3. The system according to claim 2, characterized in that, The server includes a communication interface, a calling interface, and a first data processing module, wherein... The communication interface is used to connect with the client and receive the target symptom information from the client; The calling interface is used to connect with the large model calling module and send the target symptom information to the large model calling module; The first data processing module is used to store the call requests for the target large model corresponding to the target symptom information sent by each of the clients into a request thread pool, so that the target large model can be called based on the thread corresponding to the request thread pool.

4. The system according to claim 3, characterized in that, The server also includes a second data processing module, which is used to process the call requests in the request thread pool and obtain a sub-thread corresponding to each call request, wherein the server calls the target large model based on the sub-thread.

5. The system according to claim 1, characterized in that, The client includes: an information parsing module; The information parsing module is used to parse the TCM diagnosis and treatment information and generate target instructions based on the type of diagnosis and treatment information in the parsing results.

6. The system according to claim 3, characterized in that, The client also includes: an information collection module and a server-side invocation module; The information collection module is used to collect symptom collection information corresponding to the user based on the initial symptom information input by the user, and to generate target symptom information based on the initial symptom information and the symptom collection information.

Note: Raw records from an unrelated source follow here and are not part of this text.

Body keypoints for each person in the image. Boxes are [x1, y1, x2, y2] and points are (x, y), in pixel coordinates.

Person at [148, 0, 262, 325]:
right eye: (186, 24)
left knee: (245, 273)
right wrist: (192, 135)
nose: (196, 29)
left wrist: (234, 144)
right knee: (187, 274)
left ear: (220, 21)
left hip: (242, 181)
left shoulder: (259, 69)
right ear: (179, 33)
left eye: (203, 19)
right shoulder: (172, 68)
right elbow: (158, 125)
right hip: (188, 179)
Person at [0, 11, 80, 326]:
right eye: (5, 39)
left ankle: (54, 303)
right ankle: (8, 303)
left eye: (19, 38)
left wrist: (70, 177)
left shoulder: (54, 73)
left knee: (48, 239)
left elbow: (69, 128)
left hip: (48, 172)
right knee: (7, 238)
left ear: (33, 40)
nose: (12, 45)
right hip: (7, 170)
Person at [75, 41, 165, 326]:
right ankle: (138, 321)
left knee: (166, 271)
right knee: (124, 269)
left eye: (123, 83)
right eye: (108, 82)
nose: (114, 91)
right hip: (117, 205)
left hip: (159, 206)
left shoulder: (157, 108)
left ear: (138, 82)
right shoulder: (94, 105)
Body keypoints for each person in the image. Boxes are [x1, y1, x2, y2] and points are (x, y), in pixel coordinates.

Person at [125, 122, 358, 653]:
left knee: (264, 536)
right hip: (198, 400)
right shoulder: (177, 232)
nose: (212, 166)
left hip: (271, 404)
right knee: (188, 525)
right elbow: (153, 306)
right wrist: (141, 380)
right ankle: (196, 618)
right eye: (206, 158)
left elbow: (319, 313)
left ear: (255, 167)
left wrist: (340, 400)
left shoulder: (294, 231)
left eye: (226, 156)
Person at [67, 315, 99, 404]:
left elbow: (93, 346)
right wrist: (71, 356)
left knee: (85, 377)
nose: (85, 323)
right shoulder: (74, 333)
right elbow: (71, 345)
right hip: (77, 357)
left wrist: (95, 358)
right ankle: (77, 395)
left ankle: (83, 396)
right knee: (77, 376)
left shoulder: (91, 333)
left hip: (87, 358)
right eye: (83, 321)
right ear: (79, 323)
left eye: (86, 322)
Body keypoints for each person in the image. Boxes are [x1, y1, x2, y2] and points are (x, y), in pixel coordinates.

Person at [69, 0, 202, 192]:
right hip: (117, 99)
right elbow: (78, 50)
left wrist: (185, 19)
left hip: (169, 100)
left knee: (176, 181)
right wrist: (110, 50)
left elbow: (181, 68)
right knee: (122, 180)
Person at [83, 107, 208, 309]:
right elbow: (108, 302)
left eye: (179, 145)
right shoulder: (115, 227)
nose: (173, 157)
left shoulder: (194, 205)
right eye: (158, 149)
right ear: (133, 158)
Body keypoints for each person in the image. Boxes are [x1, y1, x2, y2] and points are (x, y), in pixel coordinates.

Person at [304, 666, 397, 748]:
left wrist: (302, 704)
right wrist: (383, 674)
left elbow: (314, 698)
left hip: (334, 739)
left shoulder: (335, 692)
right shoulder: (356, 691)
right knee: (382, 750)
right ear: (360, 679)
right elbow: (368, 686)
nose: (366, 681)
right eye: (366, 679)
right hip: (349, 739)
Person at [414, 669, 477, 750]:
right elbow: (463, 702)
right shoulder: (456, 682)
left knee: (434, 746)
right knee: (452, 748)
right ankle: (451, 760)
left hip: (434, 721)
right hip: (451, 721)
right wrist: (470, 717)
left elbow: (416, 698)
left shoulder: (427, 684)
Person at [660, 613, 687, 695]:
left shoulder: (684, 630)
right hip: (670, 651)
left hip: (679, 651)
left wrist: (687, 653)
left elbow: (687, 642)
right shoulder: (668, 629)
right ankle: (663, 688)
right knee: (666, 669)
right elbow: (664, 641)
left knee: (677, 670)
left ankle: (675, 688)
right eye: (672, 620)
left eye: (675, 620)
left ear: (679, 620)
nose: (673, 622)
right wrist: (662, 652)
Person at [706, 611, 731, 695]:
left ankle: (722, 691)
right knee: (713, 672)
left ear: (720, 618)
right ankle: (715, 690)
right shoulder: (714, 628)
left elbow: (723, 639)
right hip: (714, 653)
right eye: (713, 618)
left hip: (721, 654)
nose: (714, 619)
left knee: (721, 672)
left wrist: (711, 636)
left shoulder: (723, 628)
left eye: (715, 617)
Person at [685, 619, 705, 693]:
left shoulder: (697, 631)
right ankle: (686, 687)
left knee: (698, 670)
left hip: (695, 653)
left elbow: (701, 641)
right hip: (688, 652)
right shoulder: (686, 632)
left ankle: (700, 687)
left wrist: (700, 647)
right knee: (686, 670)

The server-side calling module is used to call the communication interface of the server to transmit the target symptom information to the server and receive the TCM diagnosis and treatment information fed back by the server.

7. The system according to claim 1, characterized in that, The client also includes: a data interaction module; The data interaction module is used to transmit the interaction information between the user and the TCM robot to the TCM robot, and the interaction information is used to control the current target diagnosis and treatment operation of the TCM robot.

8. The system according to claim 1, characterized in that, The TCM robot includes: an information recording module; The information recording module is used to record the operation information of the TCM robot when performing the target diagnosis and treatment operation.

9. The system according to claim 1, characterized in that, The TCM robot also includes: an information output module; The information output module is used to output target information corresponding to the target diagnosis and treatment operation, and the target information is at least used to enable the user to obtain the operation progress corresponding to the target diagnosis and treatment operation.

10. The system according to claim 4, characterized in that, The server also includes: a task monitoring module; The task monitoring module is used to monitor the call requests in the request thread pool, obtain monitoring results, and send the monitoring results to the second data processing module, so that the second data processing module generates a sub-thread corresponding to each call request based on the monitoring results.